As shown in this chapter, a similar stress distribution as the shot peened stress distribution measured by XRD was obtained in the simulation using the proposed system at a collision area ratio of Rc = 50.0. In addition, the analysis finished in 2 days for the welding residual stress analysis and 10 days for the shot peening analysis.

5 Conclusions

In this study, to predict the effect of the modification of the residual stress distribution due to shot peening, the authors proposed an IEFEM-based dynamic analysis method and an equivalent load model that can simulate the load distribution history due to the shot collisions. An analysis system was constructed by integrating the IEFEM-based dynamic analysis method and the equivalent load model to simulate the numerous random shot collisions. The proposed analysis system was applied to the prediction of the modification of the residual stress distribution in a multi-pass-welded pipe joint. As a result, the following results were obtained:

  1. 1.

    An equivalent load model was applied to the analysis of the collision of a single shot. The results were compared with those obtained using ABAQUS considering the contact between the shot and the surface of the target.
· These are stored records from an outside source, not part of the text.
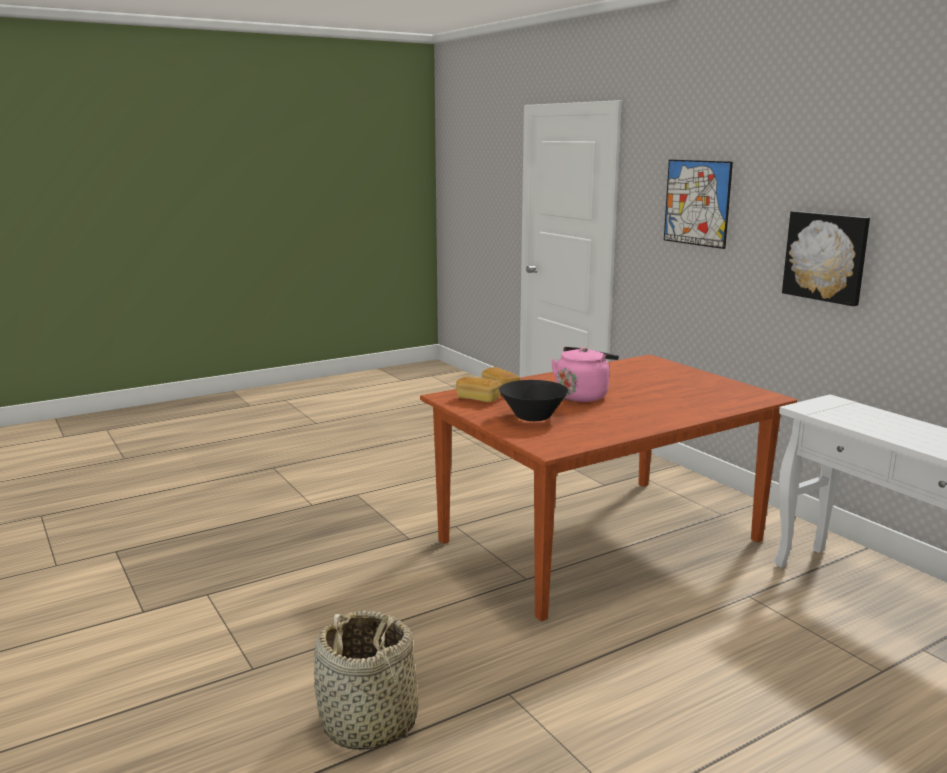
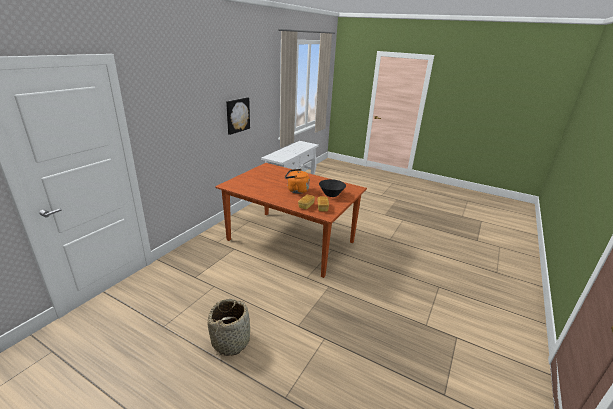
camera: 120 degrees left, 10 degrees up
(369, 724) = (426, 256): basket -> basket (231, 340)
(583, 396) = (296, 190): pink kettle -> orange kettle
(697, 203) = (184, 109): picture -> none

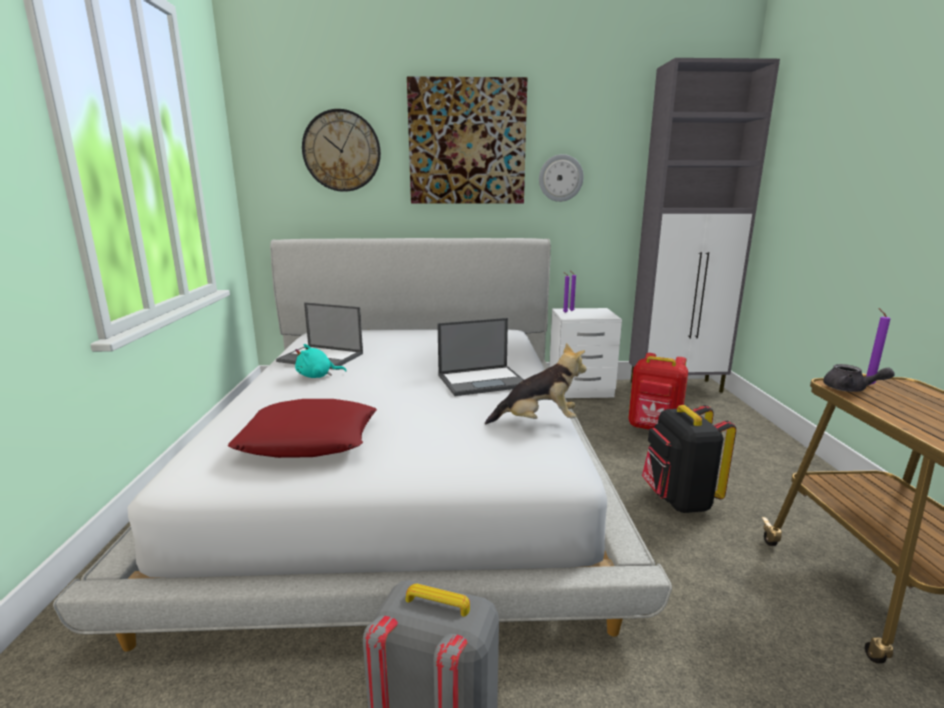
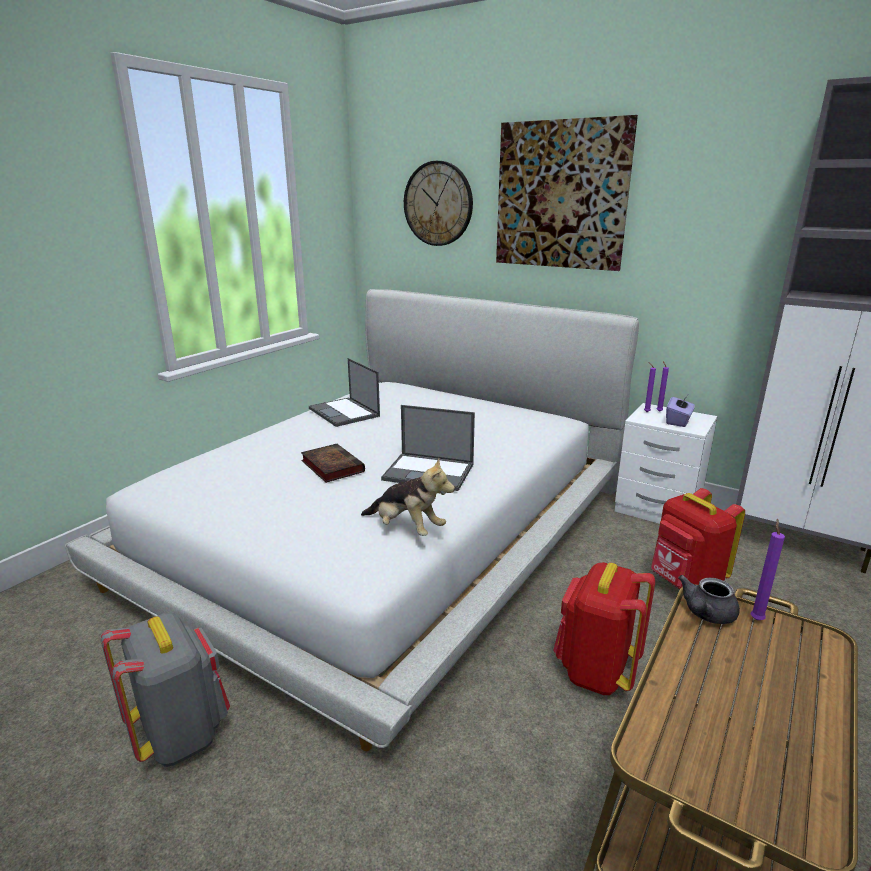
camera: 35 degrees right, 5 degrees up
(309, 439) = (232, 485): red pillow -> none
(317, 376) = (315, 430): turquoise plush toy -> none
(388, 398) = (331, 466): none -> book
(560, 178) = (671, 242): wall clock -> none
(593, 314) = (678, 421): none -> purple tissue box
(678, 500) = (595, 671): black backpack -> red backpack
(850, 389) = (705, 614): grey teapot -> grey teapot turned 60 degrees clockwise

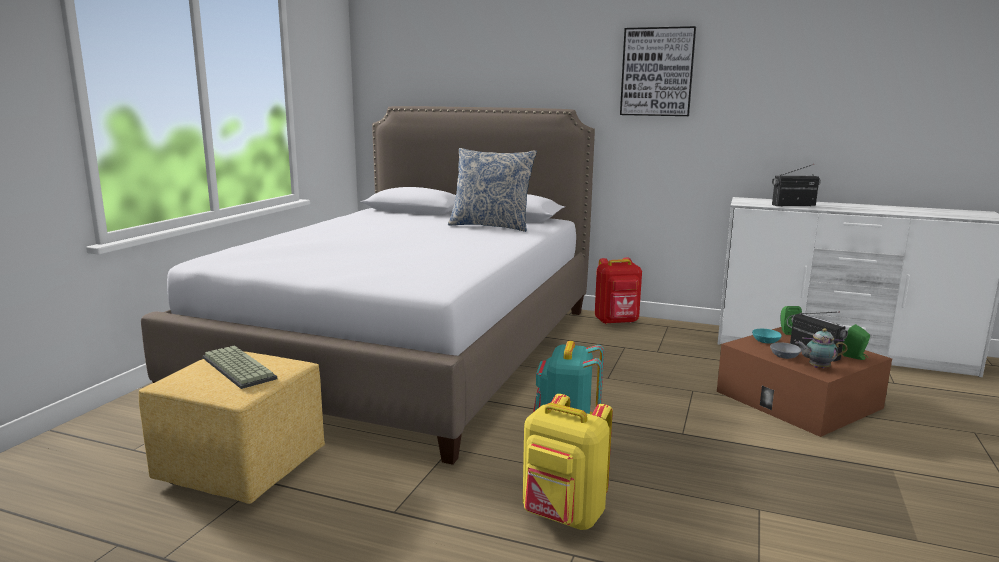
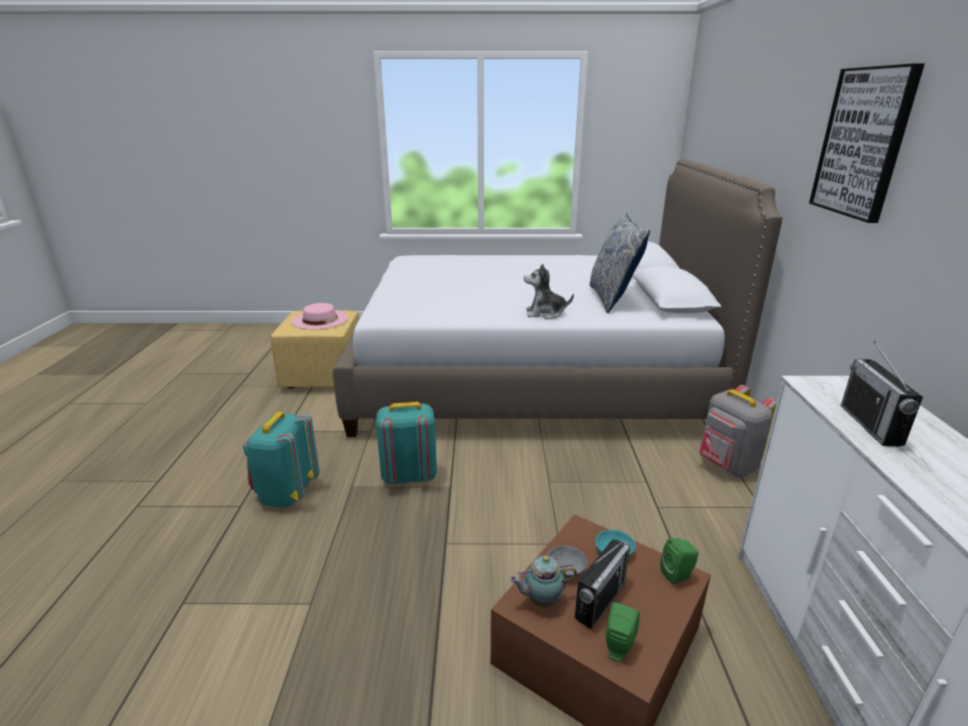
camera: 70 degrees right, 10 degrees up
(236, 368) = (320, 319): keyboard -> pink hat
(507, 243) = (545, 313): none -> plush toy
(563, 517) = (286, 494): yellow backpack -> turquoise backpack
(617, 322) = (727, 466): red backpack -> grey backpack
(793, 205) = (870, 425): radio -> radio turned 150 degrees counterclockwise
(817, 367) = (541, 600): teapot -> teapot turned 90 degrees counterclockwise

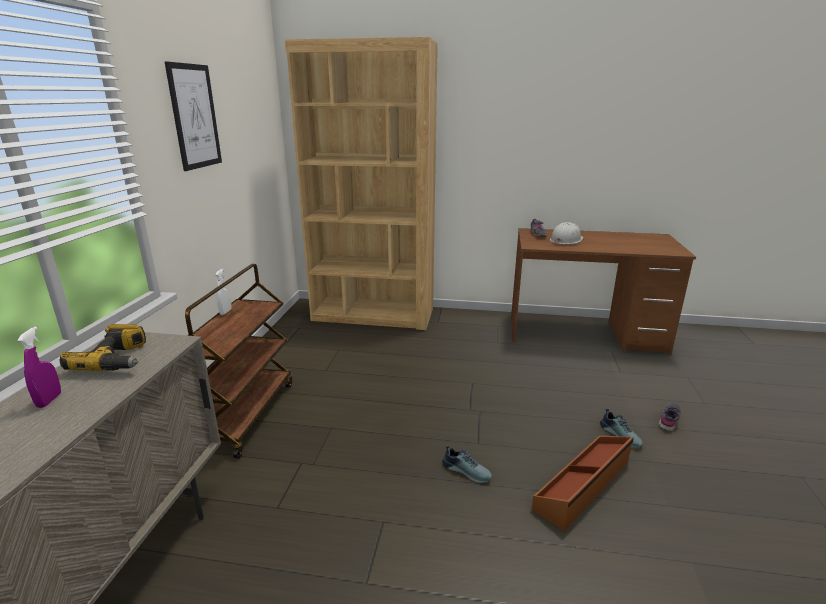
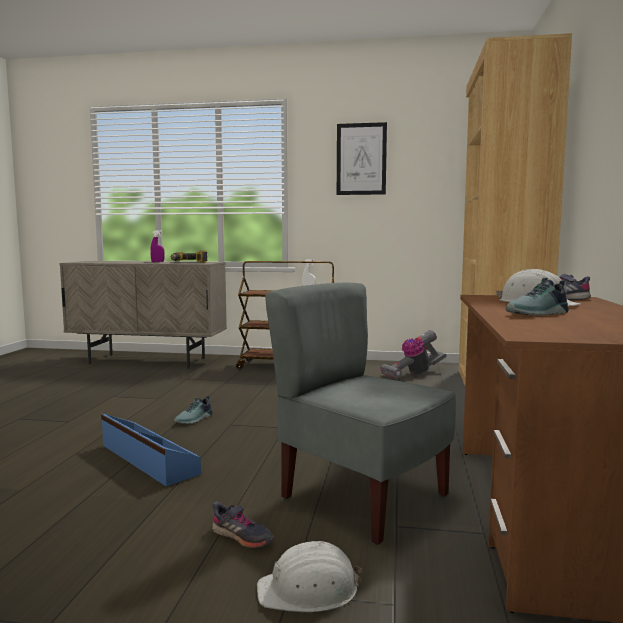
camera: 90 degrees right, 15 degrees down
(315, 341) = (413, 374): none -> vacuum cleaner
(584, 485) = (147, 459): brown storage box -> blue storage box
(594, 380) = (362, 498): none -> grey chair
(621, 435) = (218, 492): shoe -> shoe (539, 314)
(697, 397) = (309, 590): none -> white hard hat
As a result, it was shown that the results obtained by the equivalent load model agree well with those from ABAQUS.

  2. 2.

    A thermal elastic-plastic analysis method using IEFEM was applied to the prediction of the residual stress distribution of a multi-pass-welded pipe joint. The calculated residual stress distribution was compared with that measured using XRD. As a result, it was found that the residual stress distribution from IEFEM and XRD are in good agreement.

  3. 3.

    The behavior of the stress distribution due to shot peening on the multi-pass-welded pipe joint was analyzed using the proposed analysis system. In the analysis, the welding residual stress calculated using thermal elastic analysis was considered. As a result, a similar stress distribution as that measured by XRD was obtained in case where the collision ratio Rc reached 50.0.